The New York Times (June 7, 1981)
If there are worse places than Bangladesh these days, much credit goes to Ziaur Rahman. From his rise to power in 1975 until his assassination last weekend, General Zia instilled new motivation in the New England-sized nation of 92 million people to produce more food and fewer children.
His murder by army rivals raised fears in Dacca of another period of political instability and bloodshed like the one that occurred after the army overthrew Sheik Mujibur Rahman, Bangladesh’s first President, in 1975.
There are no obvious successors to General Zia. One possibility, Maj. Gen. Mohammed Abdul Manzur, led the plot against the President and was himself killed after his arrest. According to the Government, he and two other conspirators died in an exchange of gunfire between their guards and a group of ”agitated armed people” who tried to seize the detainees. Seventeen other officers remained in custody and were to be tried by a military court.

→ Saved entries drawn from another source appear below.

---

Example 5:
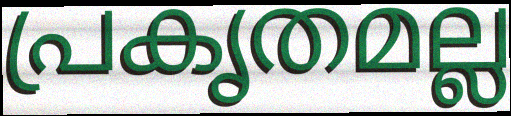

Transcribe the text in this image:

പ്രകൃതമല്ല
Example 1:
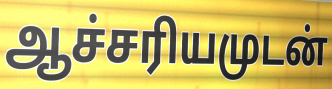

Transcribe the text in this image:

ஆச்சரியமுடன்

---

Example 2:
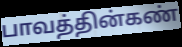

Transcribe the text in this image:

பாவத்தின்கண்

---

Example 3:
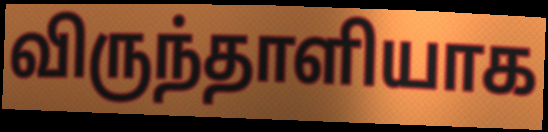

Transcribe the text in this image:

விருந்தாளியாக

The plot collapsed two days after rebels shot President Zia in a guest house in Chittagong, Bangladesh’s second-largest city and main port. General Manzur, the local army commander, appealed to other units to join the uprising but in vain. Like General Zia a hero of Bangladesh’s 1971 war of independence, General Manzur chafed at his transfer to Chittagong in 1977 and was apparently even more incensed at the President’s plans to make him head of the army staff college, a non-command post.

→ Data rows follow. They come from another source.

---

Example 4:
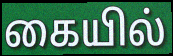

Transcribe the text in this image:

கையில்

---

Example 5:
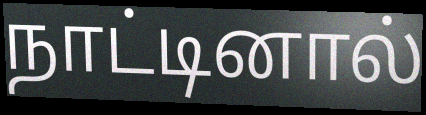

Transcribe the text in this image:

நாட்டினால்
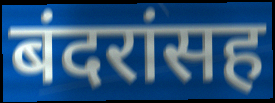
बंदरांसह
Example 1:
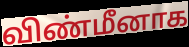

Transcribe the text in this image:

விண்மீனாக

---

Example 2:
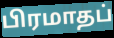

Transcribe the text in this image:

பிரமாதப்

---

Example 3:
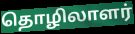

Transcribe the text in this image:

தொழிலாளர்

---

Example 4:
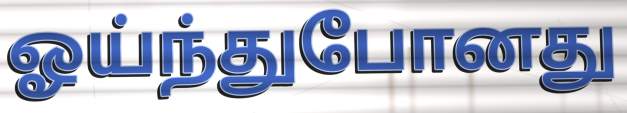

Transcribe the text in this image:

ஓய்ந்துபோனது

Although President Zia reinstituted elections in 1978, whoever succeeds him will have to be acceptable to the army. Acting President Abdus Sattar, 75, said poor health would keep him from running in elections which are to be held within six months. Hasina Wazed, the daughter of Sheik Mujib and head of the opposition Awami League Party, recently returned to a tumultuous popular welcome after six years in India. But at 32, she is eight years too young to be President.